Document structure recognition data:
•••

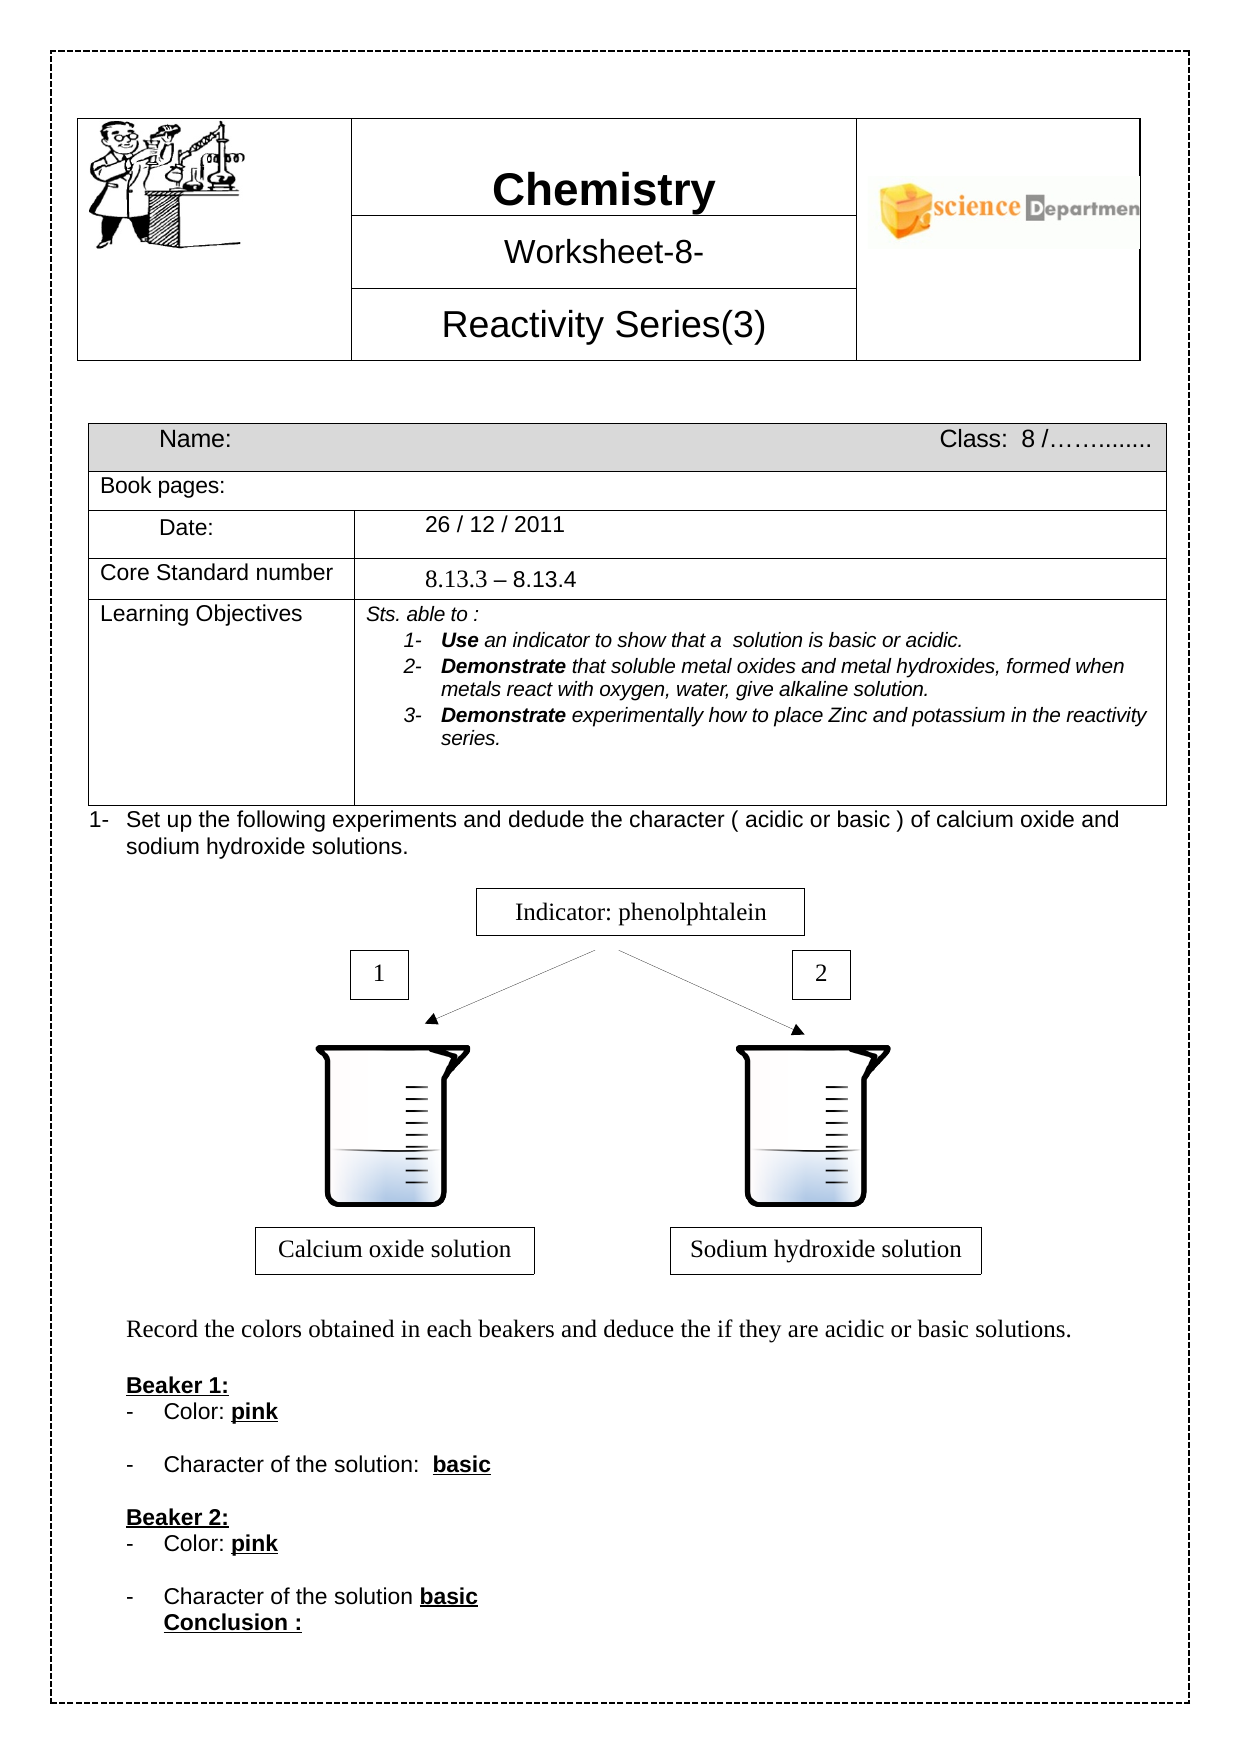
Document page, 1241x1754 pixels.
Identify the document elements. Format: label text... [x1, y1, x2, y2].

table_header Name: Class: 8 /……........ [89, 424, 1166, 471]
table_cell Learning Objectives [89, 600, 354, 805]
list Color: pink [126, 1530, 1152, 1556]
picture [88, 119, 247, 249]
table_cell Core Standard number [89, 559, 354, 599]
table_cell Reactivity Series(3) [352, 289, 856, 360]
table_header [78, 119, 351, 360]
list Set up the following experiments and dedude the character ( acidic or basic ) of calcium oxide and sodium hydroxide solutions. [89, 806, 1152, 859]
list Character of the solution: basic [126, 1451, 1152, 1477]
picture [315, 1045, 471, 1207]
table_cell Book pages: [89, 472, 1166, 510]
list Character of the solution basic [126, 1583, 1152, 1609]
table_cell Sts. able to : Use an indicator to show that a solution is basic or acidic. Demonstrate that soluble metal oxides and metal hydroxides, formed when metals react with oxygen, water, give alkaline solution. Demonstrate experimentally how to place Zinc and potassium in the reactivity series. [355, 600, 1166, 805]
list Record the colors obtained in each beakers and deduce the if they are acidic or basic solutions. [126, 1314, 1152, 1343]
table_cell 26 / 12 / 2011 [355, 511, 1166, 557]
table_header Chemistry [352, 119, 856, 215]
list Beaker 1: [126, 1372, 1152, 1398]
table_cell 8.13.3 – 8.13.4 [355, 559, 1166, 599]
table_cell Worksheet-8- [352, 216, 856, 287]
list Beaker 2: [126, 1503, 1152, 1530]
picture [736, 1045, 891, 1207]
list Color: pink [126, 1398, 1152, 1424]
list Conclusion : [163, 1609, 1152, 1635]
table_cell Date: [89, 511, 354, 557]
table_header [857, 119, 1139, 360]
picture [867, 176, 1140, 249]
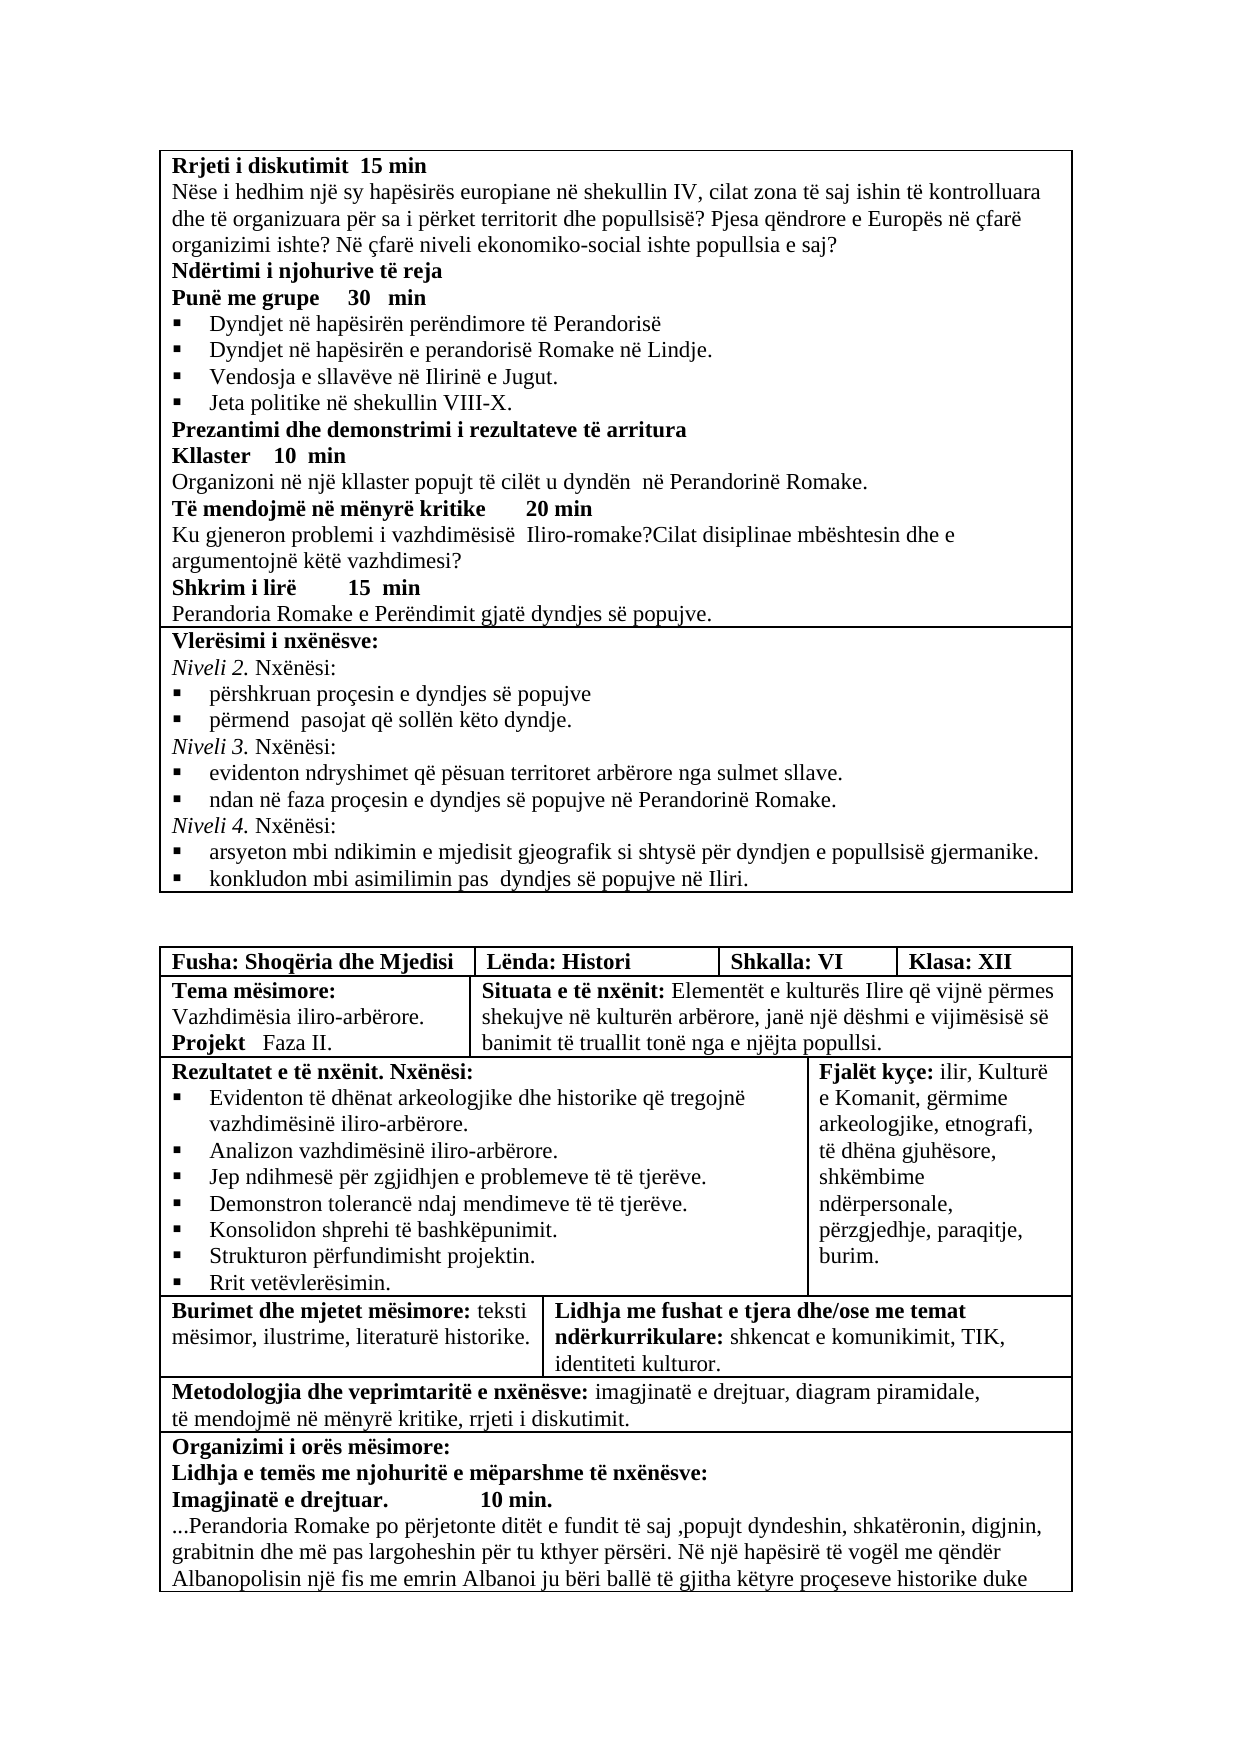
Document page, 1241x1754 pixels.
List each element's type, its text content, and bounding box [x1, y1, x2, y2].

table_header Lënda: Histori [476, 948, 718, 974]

•••

ASSIGNED TASK: Your answer must be an exact transcription of every entry, minus the pictures.

WRITTEN ANSWER:
Document page, 1241x1754 pixels.
Identify the document elements. Format: label text... [x1, y1, x2, y2].

table_header Name: Class: 8 /……........ [89, 424, 1166, 471]
table_cell Learning Objectives [89, 600, 354, 805]
list Color: pink [126, 1530, 1152, 1556]
picture [88, 119, 247, 249]
table_cell Core Standard number [89, 559, 354, 599]
table_cell Reactivity Series(3) [352, 289, 856, 360]
table_header [78, 119, 351, 360]
list Set up the following experiments and dedude the character ( acidic or basic ) of calcium oxide and sodium hydroxide solutions. [89, 806, 1152, 859]
list Character of the solution: basic [126, 1451, 1152, 1477]
picture [315, 1045, 471, 1207]
table_cell Book pages: [89, 472, 1166, 510]
list Character of the solution basic [126, 1583, 1152, 1609]
table_cell Sts. able to : Use an indicator to show that a solution is basic or acidic. Demonstrate that soluble metal oxides and metal hydroxides, formed when metals react with oxygen, water, give alkaline solution. Demonstrate experimentally how to place Zinc and potassium in the reactivity series. [355, 600, 1166, 805]
list Record the colors obtained in each beakers and deduce the if they are acidic or basic solutions. [126, 1314, 1152, 1343]
table_cell 26 / 12 / 2011 [355, 511, 1166, 557]
table_header Chemistry [352, 119, 856, 215]
list Beaker 1: [126, 1372, 1152, 1398]
table_cell 8.13.3 – 8.13.4 [355, 559, 1166, 599]
table_cell Worksheet-8- [352, 216, 856, 287]
list Beaker 2: [126, 1503, 1152, 1530]
picture [736, 1045, 891, 1207]
list Color: pink [126, 1398, 1152, 1424]
list Conclusion : [163, 1609, 1152, 1635]
table_cell Date: [89, 511, 354, 557]
table_header [857, 119, 1139, 360]
picture [867, 176, 1140, 249]
Document page, 1241x1754 pixels.
List each element's type, its text content, and bounding box [x1, y1, x2, y2].

table_header Lënda: Histori [476, 948, 718, 974]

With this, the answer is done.